Anti-EU sentiment has been on the rise in most of the bloc’s 28 member states since the onset of the European sovereign debt crisis. However, few European countries have proven as skeptical about European integration as the United Kingdom, where a large number of voters (46 percent) admit to being in favour of leaving the European Union.

While euroscepticism appears to be pervasive among the British public, a recent report by the Manufacturers Organisation for UK Manufacturing (EEF) somewhat surprisingly found nearly universal support for the UK’s EU membership among representatives of the British manufacturing industry. The EEF report is based on interviews conducted with 398 manufacturing company executives, 85 percentage of whom expressed preference for the UK’s continued association with the EU. Moreover, 60 percent of the interviewees stated that the European market was crucial for their companies’ export strategies, and a third said that they were unlikely to increase investment in the UK if the country left the EU.

The extreme divergence of British manufacturers’ views from public opinion on the EU is largely attributable to the progressive internationalisation (or even Europeanisation) of the UK manufacturing sector in recent years. At present, about 90 percent of the British companies represented in EEF’s survey reportedly sell directly or indirectly to the EU. British manufacturers’ dependence on the EU market becomes even more clear in the structure of their international supply chains.
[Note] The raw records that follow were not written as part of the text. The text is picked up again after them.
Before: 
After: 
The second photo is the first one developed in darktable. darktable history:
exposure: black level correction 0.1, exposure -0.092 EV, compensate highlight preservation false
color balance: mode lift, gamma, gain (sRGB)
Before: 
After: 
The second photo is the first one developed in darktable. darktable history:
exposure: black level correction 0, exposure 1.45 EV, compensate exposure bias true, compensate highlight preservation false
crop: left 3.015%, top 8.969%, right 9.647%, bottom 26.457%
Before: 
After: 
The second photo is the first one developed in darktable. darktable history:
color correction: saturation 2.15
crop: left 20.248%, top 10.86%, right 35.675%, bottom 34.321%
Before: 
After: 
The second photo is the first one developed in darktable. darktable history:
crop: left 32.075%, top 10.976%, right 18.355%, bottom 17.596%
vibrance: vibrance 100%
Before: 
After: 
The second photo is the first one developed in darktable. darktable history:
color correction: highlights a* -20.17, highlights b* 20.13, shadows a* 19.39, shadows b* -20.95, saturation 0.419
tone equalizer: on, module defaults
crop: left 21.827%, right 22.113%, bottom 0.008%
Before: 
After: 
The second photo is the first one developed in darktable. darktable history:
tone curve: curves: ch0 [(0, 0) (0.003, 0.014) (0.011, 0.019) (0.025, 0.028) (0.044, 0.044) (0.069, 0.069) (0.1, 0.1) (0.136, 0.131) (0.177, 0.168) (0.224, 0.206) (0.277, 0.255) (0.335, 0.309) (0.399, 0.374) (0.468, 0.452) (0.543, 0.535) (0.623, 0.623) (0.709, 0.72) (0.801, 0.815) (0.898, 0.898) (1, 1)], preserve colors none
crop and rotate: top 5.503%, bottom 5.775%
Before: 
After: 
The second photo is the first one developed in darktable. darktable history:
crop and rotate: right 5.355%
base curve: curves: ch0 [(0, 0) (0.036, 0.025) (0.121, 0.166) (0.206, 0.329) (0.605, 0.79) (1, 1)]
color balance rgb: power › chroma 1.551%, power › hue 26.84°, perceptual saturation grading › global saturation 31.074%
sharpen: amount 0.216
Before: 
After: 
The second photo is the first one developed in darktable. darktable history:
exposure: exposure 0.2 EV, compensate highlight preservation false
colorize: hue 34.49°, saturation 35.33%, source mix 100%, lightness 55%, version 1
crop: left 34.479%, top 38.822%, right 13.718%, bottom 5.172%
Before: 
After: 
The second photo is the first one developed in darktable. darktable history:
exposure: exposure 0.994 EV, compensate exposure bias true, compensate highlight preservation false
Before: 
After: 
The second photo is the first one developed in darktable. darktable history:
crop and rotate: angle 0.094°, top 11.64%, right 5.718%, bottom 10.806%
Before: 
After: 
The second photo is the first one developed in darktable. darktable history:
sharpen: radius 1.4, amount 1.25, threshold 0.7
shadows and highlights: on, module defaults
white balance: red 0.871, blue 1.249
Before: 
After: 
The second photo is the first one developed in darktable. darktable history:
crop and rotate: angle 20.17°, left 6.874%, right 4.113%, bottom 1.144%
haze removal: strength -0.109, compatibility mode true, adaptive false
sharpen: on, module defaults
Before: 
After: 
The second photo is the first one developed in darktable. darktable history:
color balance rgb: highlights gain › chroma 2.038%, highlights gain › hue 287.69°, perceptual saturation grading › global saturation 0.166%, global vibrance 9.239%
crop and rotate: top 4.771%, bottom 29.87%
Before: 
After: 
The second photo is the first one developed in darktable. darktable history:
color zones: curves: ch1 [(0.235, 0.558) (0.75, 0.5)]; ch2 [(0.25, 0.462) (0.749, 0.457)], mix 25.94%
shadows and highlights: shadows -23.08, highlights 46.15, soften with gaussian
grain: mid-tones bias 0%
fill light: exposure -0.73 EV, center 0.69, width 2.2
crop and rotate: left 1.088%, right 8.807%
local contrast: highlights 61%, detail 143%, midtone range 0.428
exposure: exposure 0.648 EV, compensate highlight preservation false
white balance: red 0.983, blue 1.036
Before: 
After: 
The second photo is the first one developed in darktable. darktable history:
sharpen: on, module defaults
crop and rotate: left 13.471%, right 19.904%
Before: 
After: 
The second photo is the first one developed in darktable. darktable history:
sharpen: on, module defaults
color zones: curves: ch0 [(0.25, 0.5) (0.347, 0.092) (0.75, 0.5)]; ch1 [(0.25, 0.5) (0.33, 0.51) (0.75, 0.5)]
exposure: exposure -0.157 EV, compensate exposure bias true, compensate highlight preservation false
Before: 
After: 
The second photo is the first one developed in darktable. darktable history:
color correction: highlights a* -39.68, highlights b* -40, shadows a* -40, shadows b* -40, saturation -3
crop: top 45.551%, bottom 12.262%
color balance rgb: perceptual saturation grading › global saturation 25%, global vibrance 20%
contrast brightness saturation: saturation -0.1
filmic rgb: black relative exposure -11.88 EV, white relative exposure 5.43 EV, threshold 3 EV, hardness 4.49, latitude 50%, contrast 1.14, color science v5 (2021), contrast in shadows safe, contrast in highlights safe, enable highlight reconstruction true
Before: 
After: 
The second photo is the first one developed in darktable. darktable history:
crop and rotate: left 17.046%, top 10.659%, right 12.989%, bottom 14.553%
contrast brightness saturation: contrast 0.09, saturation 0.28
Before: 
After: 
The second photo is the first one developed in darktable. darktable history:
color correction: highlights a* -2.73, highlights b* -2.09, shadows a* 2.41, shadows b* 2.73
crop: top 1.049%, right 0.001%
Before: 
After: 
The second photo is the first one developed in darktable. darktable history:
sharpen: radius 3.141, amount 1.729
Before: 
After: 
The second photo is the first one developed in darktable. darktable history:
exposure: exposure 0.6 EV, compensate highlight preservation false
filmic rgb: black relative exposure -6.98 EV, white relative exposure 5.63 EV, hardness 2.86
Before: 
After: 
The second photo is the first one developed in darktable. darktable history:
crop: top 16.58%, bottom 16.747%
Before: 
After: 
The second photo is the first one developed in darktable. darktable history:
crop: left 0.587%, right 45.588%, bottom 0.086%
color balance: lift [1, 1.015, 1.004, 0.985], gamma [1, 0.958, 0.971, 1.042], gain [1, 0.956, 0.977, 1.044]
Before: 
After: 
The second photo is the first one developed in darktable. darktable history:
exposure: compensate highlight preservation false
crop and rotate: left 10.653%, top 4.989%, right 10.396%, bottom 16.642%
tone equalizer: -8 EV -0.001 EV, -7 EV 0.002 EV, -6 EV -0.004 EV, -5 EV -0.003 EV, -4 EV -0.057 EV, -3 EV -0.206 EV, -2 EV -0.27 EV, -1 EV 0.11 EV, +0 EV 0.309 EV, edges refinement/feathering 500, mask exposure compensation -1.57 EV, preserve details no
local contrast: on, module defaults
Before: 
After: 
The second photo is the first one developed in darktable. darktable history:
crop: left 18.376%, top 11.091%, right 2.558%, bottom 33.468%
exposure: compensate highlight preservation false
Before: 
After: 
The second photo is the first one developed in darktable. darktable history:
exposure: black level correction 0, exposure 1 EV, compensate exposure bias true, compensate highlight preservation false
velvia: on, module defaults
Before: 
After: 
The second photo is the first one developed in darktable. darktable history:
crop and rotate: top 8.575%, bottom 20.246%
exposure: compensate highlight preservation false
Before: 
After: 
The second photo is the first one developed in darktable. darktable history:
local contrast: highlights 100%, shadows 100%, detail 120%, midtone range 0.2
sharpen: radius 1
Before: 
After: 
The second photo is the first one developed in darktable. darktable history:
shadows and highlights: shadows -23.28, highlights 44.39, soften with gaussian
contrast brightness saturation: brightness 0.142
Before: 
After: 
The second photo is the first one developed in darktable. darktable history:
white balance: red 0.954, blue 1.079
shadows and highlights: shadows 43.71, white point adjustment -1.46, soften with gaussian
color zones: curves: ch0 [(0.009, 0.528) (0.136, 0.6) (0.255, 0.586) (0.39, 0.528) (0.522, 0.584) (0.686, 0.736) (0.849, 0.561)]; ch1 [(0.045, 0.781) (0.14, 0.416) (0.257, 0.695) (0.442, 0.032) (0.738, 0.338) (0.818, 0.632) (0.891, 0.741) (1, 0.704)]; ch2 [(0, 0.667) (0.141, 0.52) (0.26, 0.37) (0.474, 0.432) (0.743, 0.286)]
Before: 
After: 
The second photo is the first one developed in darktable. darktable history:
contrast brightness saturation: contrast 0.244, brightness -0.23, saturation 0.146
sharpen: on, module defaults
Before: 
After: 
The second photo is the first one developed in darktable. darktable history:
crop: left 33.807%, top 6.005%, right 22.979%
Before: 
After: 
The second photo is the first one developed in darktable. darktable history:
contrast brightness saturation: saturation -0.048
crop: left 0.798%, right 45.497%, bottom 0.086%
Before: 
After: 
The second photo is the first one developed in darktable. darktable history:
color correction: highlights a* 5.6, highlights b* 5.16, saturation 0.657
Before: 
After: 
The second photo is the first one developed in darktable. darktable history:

For instance, 85 percent of the EEF survey’s respondents reported that most of their customer base is located in the EU, while 88 percent rely primarily on suppliers based in EU countries.

British manufacturers’ overwhelming support for the EU also reflects their long-term vision of the European market and common EU policies as stable foundations of the UK’s economic resurgence after over half a decade of crisis. In particular, EEF’s report stresses that completing the Single European Market, promoting interregional research and development cooperation, harmonising British and European product standards and developing the EU’s free trade partnerships with other world regions could result in a significant boost in Great Britain’s economic and industrial performance. In fact, the report estimates that together, these factors would contribute at least 7 percent of the UK’s total GDP growth within the next couple of years.

The report highlights a further crucial stimulus for the UK economy, derived directly from EU membership: European funding allocated to British small and medium enterprises (SMEs) under the EU Framework Programme for Research and Innovation Horizon 2020Horizon 2020‘s funding for British SMEs for the 2014-2020 period adds up to 9 billion euros. This amount is significant by any standard, and especially for a UK government that has identified SME entrepreneurship as an essential pillar of its strategy for a sustainable post-crisis economic recovery.

EEF’s survey comes at a crucial time and feeds into the broader debate on the future of the United Kingdom in the EU. Not very long ago, British Prime Minister Cameron pledged a referendum on EU membership by the end of 2017, should a Conservative government win the 2015 British general election. Although the Labour opposition has not yet formally expressed any intent to hold a referendum in the event of an electoral victory, this is not unlikely given strong public euroscepticism, and the pressure that these anti-EU attitudes would inevitably put on British policy-makers, irrespective of party affiliation.

At the same time, EEF’s report serves as a reminder that the swift recovery of the UK economy, deemed a policy priority by the British political elite and the electorate alike, would be considerably harder to achieve without open access to the EU internal market – especially in view of the increasingly outward orientation of the British manufacturing industry and other important economic sectors. Moreover, the report sheds light on the lack of cognizance regarding the potential large-scale costs of leaving the EU, which, at least in purely economic terms, considerably outweigh the “benefits” of repatriation of regulatory powers to the UK government and stronger national control over labour and capital markets. After all, if Great Britain did eventually leave the European Union, it would not only have to give up its privileged position as a member of the world’s biggest common market, but also forgo extensive EU support in various policy areas, ranging from external trade and product standardisation to innovation and SME development, among others.

Considering these facts, UK manufacturers could play a crucial role in helping reframe the policy debate on the UK’s EU membership, thereby allowing for a more balanced representation of views on the costs and benefits associated with a UK exit from the European Union.